Now, the story we had all been told until that instant was that Tracy, Betsy, and Jenny all coincidentally told Krishan Manners that they were unavailable on March 5, and they allegedly told him this just a couple of days before March 5, so Dan and Will Tudor were told there wouldn't be a meeting, because there was no quorum.  Three Commissioners were needed to make a quorum, but only two were available.  So we were told.  And so Dan was told.  But nope.  That's not what happened at all.  Jenny spilled what she wasn't to have spilled.  Dan was ready to meet.  Will was ready to meet.  And Jenny was ready to meet.  The whole Village was ready for this meeting.  The whole Village, except Tracy.  And possibly Betsy.  Unless Betsy was scammed the same way Jenny was scammed.  And Dan and Will were scammed.  And we were all scammed.  And the "someone" who called Jenny to tell her there was no meeting, and she shouldn't come?  Eh.  The big money is on Krishan.  But it could have been Tracy.  For whatever thus far unrevealed reason, Tracy did not want to have a meeting on March 5.  So, all by herself, she crashed the meeting.  Was Krishan complicit?  Probably.

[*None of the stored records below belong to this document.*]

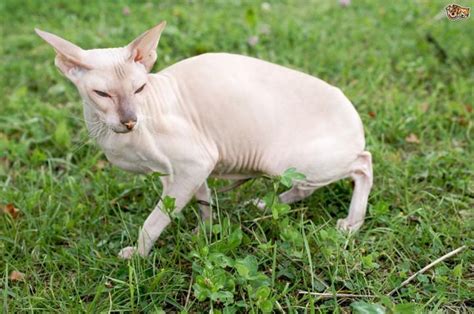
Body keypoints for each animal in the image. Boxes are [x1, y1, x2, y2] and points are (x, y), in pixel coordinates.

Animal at [35, 21, 372, 258]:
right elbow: (203, 200)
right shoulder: (185, 171)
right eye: (102, 94)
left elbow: (155, 220)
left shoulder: (195, 162)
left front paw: (138, 257)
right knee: (306, 185)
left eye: (139, 89)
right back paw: (265, 204)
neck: (115, 137)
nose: (129, 120)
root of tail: (356, 118)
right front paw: (205, 235)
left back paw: (352, 223)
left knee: (362, 164)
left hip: (281, 160)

A long time ago, I did a blog post about one of my favorite butcher stores: Proper Sausages.  But I was slightly careless, and I called it Proper Sausage.  I thought that was the name.  Freddy Kaufmann, who owns Proper Sausages, contacted me.  Or maybe he left a comment.  He thanked me for the boost, and he corrected me.  As Freddy put it, my error was "a small thing, but it's a big thing."  And he was right.  Moving that meeting from March 5 to March 19 was a small thing, but it was a big thing.  The glaring complication was that it threw off the variance hearing that really could only have taken place on March 5, because that's how it was advertised.  The less dramatic complication was that people who would want to attend the meeting expected it to be when it's supposed to be, and maybe they weren't exactly as available on some other Tuesday.  The subtlest, and most corrosive, complication was that changing that meeting, in the underhanded and manipulative way it was done, was an insult to everyone.  It was just another manifestation of the autocratic way the Village is being run these days, until we can get rid of Tracy Truppman.  Moving that meeting as it was moved was a reflection of how Tracy disregards and dismisses everyone else who lives in Biscayne Park.  It was a demonstration of complete contempt for all of us.  "A small thing, but a big thing."  Almost undetectable, but earth-shattering.

Well, Betsy, who had gotten a piece of several people's minds during public comment, was very quiet tonight.  Maybe she was also thinking, about what Jenny revealed, and what Tracy did, and maybe what she herself did.  And Tracy danced, getting herself all caught up talking meaninglessly about other things.  But no one forgot what Jenny said: "someone" called her to tell her there was no meeting, when there really was.  Or should have been.  It's a bad, ugly, destructive business.